Gang of Four: Change is the only constant

Andy Gill reboots a post-punk legacy with ‘What Happens Next’

If you’ve paid any attention to rock music, mainstream or alternative, in the last 36 years, Gang of Four has graced your eardrums. The Red Hot Chili Peppers’ angular funk, Kurt Cobain’s biting sarcasm, Franz Ferdinand’s razor sharp guitar lines: Gang of Four did it all first. The legendary post-punk outfit exploded onto the fertile Leeds music scene of the late 1970s, and its influence has only expanded while the actual band has disintegrated to include only one original member.

Andy Gill faces an uphill battle. Following the departure of fellow founding member and singer Jon King, after releasing 2011’s album Content, Gill is tasked with keeping Gang of Four relevant. Inevitably, there have been cries of ‘sellout’ and ‘has-been’ among purists, but if anyone is up to redefining a band that has already defined so much, it’s Gill. His metallic, ear-piercing guitar riffs made Gang of Four’s music at once violent and danceable, acerbic and sweet.
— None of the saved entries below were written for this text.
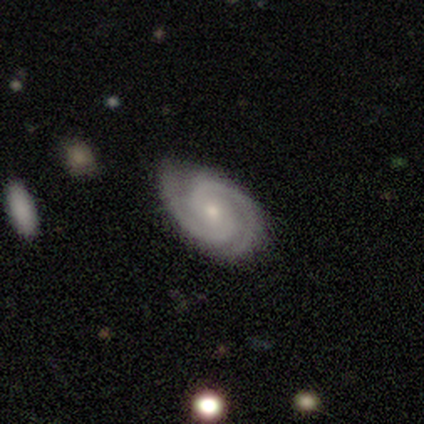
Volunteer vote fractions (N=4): Smooth or featured? 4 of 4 (100%) said featured or disk. Edge-on disk? 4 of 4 (100%) said no. Bar? 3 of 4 (75%) said no. Spiral arms? 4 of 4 (100%) said yes. Spiral winding? 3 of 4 (75%) said tight. Spiral arm count? 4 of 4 (100%) said 2. Bulge size? 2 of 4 (50%) said small. Merging? 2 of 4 (50%) said none.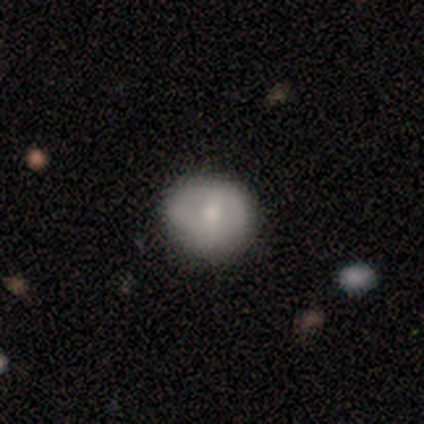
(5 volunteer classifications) Overall: smooth (100%). How rounded: round (80%). Merging: none (80%).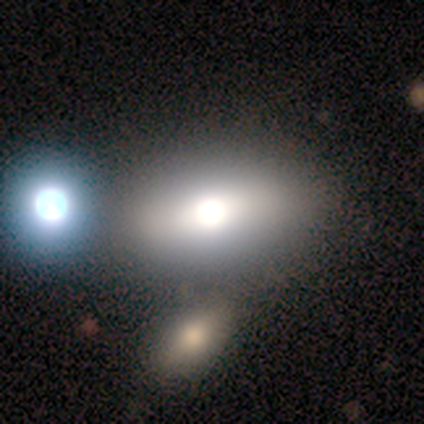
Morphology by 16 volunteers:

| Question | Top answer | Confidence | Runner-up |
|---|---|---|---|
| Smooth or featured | smooth | 75% | featured or disk (19%) |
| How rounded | in between | 75% | round (17%) |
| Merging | merger | 33% | none (20%) |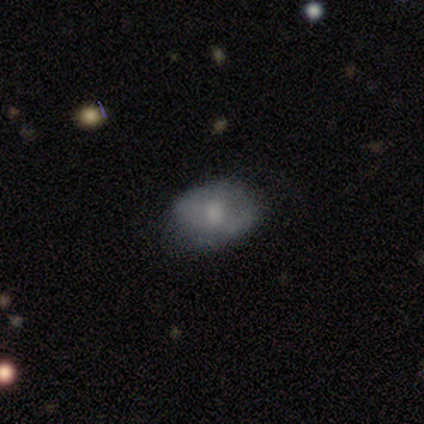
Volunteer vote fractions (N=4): Morphology: type=smooth (50%, tied with featured or disk); roundness=round (50%, tied with in between); merging=none (50%).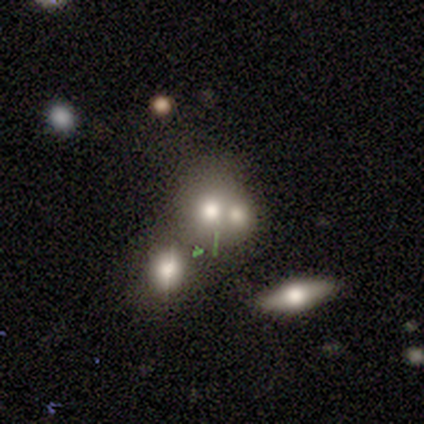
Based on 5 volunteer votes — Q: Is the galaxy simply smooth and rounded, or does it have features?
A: smooth — 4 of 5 (80%).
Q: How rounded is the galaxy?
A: round — 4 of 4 (100%).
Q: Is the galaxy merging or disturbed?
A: merger — 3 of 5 (60%).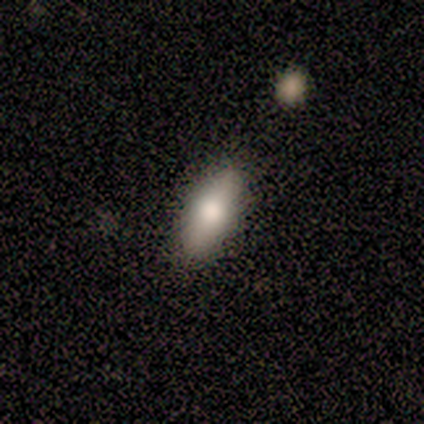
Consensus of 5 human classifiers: Overall: smooth (60%; featured or disk 20%). How rounded: in between (67%; cigar-shaped 33%). Merging: none (100%).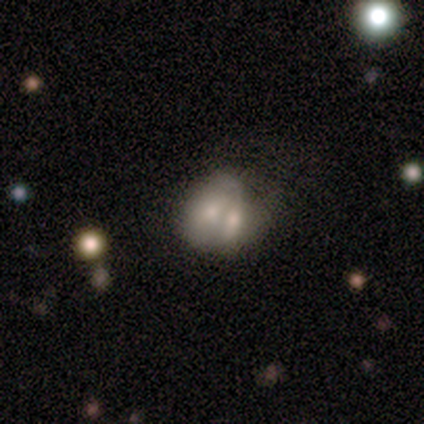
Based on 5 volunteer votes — This is clearly a smooth galaxy (80%). How rounded: possibly round (50%, tied with in between). Merging: clearly merger (80%).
After replacing King with singer John Sterry and recruiting drummer Jonny Finnegan, Gill released What Happens Next, the first Gang of Four album with only one founder holding up the band’s legacy. “I had to reimagine the band from the ground up,” Gill says. “It was like doing our first record again.”

Despite being released this year, the songs hardly sound three decades removed from the band’s original output. “England’s in My Bones,” retains all of the hallmarks of Gang of Four’s aesthetic: The dance-floor bass, jagged guitars, and wry lyricism are all present, just coated with the sparkling sheen of modern production.

The record’s consistency is due to the fact that nearly all the music was written by Gill, a feat daunting to most, but he insists the process was painless. “It was not at all difficult,” he says. “In a way, it gave me the opportunity to really think hard about each song, each lyric, and put everything under the microscope.”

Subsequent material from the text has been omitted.